EM - Em todas as eleições presidenciais. desde a proclamação da República, em 1889, as sucessões passaram por Minas. Porque isto não está acontecendo mais?

Camilo Penna - É um processo pendular. Em toda a história do Pais, Minas sempre teve um papel muito importante, por duas razões: uma porque tinha uma população grande, e consequentemente muitos eleitores. Mas não basta só número de eleitores, é preciso também se ter lideranças nacionais que o Estado não está tendo atualmente. Eu me lembro muito bem que, quando existiam em Minas estas lideranças em nível nacional elas pensavam muito mais no Brasil como um todo, do que no próprio Estado. Mas houve um certo cansaço em relação a isto, e de uns tempos para cá os governadores passaram a pensar mais em Minas, e menos no Brasil. Isto é pouco comentado, mas é verdade. Então eu acho que este processo de Minas atualmente estar um pouco ausente do Brasil não é tanto decadência, mas uma nova tomada de atitude: deixar de cuidar tanto do País, para cuidar mais de si. É o pêndulo funcionando. Mas, agora na minha opinião, já está na hora dele voltar a oscilar para o outro lado. De Minas reconhecer que é a segunda ou terceira economia do Brasil - embora corra o risco de perder para o Rio Grande do Sul ou Paraná. A lição de casa já foi feita, e chegou o momento do Estado reassumir poderes em Brasília, para poder cuidar de si outra vez, recebendo o crédito que tem por haver se preocupado muito com o Brasil Já é hora de voltarmos a pensar no Planalto.

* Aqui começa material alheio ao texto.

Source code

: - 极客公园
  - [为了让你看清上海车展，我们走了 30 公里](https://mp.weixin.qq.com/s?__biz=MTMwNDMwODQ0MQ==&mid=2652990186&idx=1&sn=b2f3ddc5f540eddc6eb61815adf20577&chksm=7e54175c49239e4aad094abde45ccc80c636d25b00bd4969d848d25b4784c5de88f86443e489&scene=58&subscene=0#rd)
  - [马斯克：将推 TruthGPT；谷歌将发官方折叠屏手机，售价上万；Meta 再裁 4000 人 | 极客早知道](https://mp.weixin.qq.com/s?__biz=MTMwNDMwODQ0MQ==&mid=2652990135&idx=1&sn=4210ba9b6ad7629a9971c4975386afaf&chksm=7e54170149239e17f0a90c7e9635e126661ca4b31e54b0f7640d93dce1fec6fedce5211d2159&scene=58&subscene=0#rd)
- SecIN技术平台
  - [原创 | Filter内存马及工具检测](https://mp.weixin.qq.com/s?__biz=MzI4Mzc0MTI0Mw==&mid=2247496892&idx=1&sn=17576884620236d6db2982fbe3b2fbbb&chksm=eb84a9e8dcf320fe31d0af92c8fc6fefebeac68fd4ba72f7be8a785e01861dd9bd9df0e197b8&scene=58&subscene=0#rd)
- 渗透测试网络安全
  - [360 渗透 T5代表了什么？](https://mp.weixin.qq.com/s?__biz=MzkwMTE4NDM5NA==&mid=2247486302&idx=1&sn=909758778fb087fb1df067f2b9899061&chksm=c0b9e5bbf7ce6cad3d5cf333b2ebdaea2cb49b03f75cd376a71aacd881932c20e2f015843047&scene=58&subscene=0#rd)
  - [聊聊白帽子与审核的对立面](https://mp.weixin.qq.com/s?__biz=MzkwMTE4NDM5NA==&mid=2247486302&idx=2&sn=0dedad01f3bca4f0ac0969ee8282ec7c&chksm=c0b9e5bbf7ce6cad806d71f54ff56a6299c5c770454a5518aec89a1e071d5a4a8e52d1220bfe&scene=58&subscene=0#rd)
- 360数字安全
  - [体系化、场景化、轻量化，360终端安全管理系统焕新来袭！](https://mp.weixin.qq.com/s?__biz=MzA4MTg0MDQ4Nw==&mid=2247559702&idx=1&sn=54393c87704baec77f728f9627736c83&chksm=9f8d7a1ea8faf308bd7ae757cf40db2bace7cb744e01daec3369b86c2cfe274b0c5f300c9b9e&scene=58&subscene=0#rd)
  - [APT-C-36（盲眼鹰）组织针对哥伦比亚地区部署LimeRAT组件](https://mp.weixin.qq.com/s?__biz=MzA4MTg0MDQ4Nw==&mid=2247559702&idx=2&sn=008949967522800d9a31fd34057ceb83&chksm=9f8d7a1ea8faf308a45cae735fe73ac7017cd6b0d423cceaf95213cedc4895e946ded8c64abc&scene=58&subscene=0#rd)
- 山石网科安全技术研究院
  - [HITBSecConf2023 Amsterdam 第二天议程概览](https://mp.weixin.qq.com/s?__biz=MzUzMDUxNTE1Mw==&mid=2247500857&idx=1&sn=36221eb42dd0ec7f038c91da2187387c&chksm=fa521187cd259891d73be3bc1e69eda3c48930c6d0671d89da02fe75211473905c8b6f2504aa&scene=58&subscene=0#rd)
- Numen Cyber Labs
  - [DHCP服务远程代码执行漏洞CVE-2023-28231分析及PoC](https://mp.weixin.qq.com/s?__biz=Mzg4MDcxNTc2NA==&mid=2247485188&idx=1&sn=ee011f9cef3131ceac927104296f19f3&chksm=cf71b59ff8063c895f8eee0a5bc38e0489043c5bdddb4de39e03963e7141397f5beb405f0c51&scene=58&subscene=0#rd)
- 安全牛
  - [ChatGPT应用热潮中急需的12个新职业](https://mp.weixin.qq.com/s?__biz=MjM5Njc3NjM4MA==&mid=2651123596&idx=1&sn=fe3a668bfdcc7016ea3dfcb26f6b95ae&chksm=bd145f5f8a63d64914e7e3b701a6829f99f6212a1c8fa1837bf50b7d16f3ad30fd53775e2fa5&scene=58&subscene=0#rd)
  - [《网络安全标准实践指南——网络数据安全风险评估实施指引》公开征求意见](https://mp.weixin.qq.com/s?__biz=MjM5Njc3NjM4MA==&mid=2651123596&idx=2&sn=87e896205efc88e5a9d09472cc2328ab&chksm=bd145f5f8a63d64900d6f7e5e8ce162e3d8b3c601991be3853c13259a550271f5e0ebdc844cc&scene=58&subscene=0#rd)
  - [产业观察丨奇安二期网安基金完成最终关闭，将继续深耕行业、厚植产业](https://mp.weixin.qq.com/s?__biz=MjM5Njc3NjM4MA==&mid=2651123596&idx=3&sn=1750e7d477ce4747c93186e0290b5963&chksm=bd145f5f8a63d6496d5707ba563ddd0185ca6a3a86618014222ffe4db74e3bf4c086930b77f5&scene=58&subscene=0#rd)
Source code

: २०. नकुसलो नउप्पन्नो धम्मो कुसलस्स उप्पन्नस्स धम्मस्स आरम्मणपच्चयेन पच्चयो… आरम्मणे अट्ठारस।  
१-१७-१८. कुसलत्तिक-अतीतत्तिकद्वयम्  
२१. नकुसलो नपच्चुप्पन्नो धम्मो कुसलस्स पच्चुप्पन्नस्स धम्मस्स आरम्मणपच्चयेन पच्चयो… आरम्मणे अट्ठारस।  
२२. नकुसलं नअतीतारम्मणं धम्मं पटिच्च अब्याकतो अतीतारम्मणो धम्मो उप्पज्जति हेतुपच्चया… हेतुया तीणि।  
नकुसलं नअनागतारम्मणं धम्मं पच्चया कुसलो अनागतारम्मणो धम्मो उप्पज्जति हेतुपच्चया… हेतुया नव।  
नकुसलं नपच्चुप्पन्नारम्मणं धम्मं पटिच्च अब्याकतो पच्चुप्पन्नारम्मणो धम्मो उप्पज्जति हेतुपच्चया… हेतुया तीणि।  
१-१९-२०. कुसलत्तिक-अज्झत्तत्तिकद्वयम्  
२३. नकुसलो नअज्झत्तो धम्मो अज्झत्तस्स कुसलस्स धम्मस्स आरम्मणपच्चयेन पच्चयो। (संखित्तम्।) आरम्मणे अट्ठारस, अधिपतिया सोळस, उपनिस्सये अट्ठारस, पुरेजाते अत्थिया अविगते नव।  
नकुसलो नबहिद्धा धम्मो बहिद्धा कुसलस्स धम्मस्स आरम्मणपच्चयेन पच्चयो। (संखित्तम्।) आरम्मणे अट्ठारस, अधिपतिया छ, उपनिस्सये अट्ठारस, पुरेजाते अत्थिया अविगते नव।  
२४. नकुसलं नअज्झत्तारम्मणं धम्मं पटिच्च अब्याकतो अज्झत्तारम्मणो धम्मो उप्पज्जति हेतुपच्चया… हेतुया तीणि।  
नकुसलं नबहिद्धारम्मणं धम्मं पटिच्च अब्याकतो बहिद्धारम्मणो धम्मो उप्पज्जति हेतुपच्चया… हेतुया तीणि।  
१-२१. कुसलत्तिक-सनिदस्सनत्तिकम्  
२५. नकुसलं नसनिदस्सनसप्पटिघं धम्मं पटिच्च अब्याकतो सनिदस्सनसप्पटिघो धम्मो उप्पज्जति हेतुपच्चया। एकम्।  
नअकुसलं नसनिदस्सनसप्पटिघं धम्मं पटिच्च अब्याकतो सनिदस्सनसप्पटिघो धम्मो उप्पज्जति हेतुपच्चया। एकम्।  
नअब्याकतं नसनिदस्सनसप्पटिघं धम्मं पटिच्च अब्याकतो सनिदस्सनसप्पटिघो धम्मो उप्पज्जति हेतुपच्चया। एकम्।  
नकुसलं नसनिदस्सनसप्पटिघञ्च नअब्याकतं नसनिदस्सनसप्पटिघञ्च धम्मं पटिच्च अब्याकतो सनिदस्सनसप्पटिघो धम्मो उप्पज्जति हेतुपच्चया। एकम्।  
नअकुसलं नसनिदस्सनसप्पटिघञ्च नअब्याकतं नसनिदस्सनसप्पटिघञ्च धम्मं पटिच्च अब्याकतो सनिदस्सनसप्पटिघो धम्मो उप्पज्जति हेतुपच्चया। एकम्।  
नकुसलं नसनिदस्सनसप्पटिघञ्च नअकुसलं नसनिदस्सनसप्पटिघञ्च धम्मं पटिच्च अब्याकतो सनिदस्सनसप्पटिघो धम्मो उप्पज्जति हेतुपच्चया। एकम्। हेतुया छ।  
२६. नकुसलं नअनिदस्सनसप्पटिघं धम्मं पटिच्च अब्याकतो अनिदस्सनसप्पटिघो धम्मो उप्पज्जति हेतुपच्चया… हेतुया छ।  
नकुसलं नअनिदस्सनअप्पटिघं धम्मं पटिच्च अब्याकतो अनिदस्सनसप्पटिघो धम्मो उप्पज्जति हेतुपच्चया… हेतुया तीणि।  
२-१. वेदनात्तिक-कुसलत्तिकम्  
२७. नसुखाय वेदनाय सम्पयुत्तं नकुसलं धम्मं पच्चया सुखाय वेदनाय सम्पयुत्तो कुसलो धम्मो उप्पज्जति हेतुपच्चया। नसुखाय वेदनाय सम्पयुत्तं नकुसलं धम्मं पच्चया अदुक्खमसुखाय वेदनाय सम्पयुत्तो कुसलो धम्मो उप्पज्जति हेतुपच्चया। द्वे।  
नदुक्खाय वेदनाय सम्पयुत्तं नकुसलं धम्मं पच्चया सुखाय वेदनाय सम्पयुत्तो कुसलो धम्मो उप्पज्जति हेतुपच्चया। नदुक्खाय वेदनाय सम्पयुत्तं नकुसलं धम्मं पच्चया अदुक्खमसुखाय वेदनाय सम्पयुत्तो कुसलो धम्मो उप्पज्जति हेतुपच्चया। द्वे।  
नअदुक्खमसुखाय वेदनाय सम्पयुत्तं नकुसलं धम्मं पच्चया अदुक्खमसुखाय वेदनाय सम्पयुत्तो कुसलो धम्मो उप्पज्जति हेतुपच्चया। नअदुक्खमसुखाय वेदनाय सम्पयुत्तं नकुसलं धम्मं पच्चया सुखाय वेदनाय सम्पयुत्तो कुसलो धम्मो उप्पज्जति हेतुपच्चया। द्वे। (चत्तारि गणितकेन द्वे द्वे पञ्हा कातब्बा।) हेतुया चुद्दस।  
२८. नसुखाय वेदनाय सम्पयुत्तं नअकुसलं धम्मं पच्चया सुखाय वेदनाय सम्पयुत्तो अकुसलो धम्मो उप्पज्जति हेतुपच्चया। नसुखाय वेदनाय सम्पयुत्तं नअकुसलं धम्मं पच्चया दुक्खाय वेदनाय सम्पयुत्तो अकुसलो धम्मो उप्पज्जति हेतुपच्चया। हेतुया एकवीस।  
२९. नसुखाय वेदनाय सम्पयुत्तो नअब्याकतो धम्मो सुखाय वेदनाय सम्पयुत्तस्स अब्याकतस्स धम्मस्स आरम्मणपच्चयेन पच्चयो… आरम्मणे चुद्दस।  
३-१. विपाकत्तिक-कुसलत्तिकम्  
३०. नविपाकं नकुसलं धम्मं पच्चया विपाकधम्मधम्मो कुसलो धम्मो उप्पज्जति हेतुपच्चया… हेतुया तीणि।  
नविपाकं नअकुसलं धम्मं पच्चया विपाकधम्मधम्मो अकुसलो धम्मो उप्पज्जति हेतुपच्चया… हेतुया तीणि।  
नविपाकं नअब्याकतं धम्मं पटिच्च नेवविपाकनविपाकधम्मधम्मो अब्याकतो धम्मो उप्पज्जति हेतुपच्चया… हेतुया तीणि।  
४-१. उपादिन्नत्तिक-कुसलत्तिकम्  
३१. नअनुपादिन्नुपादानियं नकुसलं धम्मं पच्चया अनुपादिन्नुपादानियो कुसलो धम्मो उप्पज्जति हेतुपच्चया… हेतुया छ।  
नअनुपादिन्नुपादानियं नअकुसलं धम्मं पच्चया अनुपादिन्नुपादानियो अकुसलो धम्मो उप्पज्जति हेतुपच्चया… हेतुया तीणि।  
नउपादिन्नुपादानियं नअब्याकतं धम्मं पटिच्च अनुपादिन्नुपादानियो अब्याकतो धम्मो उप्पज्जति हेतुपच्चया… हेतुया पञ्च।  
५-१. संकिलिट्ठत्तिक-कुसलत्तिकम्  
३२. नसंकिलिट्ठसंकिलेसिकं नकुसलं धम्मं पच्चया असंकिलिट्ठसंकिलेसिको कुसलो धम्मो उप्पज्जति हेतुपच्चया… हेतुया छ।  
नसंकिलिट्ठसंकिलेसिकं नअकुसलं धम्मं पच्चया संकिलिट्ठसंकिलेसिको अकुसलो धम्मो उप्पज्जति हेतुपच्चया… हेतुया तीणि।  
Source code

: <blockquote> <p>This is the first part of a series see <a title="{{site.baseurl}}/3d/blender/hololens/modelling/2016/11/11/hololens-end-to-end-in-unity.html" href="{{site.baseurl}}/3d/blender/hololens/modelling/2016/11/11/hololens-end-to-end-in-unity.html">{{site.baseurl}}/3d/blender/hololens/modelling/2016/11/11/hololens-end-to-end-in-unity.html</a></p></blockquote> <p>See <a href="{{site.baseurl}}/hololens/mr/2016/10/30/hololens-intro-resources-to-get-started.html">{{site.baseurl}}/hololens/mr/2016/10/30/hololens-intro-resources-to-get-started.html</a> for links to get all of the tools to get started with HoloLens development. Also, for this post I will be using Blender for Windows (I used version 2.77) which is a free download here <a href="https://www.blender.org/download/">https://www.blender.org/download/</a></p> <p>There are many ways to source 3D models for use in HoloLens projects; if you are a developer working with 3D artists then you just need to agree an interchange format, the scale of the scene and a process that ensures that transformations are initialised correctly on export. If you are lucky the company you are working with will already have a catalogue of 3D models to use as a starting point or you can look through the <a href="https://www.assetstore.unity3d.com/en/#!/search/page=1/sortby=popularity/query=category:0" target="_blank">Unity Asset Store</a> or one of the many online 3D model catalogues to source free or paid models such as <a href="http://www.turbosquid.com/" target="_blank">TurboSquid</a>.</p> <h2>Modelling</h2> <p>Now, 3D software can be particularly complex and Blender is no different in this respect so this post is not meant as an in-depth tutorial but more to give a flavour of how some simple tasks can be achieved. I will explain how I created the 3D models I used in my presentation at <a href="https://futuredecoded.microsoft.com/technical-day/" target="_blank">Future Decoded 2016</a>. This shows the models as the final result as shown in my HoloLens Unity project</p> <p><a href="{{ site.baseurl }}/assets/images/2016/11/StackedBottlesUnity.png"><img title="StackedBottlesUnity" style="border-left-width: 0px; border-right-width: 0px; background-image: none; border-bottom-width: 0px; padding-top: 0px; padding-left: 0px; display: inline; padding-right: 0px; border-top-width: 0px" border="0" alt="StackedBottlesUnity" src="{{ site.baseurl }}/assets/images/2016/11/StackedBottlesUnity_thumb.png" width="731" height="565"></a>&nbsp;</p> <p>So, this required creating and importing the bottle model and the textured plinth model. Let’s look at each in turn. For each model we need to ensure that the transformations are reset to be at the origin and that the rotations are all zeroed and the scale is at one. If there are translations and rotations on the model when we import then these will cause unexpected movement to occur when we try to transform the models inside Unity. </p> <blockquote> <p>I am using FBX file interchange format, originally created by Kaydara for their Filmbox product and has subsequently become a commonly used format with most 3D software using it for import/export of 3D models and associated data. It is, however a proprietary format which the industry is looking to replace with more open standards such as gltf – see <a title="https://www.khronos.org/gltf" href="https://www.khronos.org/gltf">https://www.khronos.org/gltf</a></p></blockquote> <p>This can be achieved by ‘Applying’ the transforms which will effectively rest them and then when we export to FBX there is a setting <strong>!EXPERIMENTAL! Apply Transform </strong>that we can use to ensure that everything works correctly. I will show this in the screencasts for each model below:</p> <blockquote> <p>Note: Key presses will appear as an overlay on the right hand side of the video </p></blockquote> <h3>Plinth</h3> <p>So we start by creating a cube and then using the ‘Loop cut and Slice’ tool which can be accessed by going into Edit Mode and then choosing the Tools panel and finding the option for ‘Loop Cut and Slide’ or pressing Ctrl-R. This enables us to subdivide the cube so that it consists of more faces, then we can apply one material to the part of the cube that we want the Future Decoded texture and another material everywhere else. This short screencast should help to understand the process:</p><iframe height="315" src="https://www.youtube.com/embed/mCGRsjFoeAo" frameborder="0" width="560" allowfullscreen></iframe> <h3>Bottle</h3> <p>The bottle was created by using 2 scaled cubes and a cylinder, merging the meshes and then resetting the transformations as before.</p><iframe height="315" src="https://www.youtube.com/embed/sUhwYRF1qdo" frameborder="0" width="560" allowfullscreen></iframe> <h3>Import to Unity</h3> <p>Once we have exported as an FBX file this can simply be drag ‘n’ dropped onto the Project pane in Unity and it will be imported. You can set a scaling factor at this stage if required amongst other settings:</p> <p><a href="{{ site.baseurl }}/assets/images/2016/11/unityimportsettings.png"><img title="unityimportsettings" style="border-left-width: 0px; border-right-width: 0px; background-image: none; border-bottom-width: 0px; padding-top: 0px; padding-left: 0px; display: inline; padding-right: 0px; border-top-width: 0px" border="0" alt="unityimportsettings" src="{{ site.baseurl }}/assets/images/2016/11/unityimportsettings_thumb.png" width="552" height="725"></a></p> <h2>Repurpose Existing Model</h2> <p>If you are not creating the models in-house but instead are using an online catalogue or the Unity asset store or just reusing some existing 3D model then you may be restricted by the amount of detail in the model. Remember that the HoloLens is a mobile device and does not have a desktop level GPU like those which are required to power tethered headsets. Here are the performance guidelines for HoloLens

EM - O senhor já foi ministro, secretário de Estado, exerceu outros cargos importantes, e este ano está completando 50 anos de formado em Engenharia. Quais foram, neste período as maiores decepções e alegrias que teve?

Camilo Penna - Esta pergunta é difícil ela é pessoal particular. Mas vamos lá. Tive grandes alegrias, sobretudo com meus pais, que eram fazendeiros pobres em Corinto. Me ensinaram a ler à luz de lampião, e tive uma grande alegria porque consegui um certo sucesso enquanto eles ainda eram vivos, e de alguma forma pude ajudá-los. Também a minha mulher teve uma grande participação. Me alegra muito também o fato de já estar trabalhando há oito anos sozinho, por conta própria, e pela primeira vez estar ganhando algum dinheiro. Mas, principalmente me deixa feliz saber que a minha experiência de 40 anos para trás, está sendo muito importante para mim atualmente.

Sou muito procurado. Trabalho ainda em Itaipu, onde exerço um cargo importante. Agora, a minha grande frustração é a pobreza brasileira. Também me frusta o excesso de privilégios que ainda existem por aqui. E tenho também tristezas pessoais, que não irei contar aqui, ligadas principalmente à vida pública.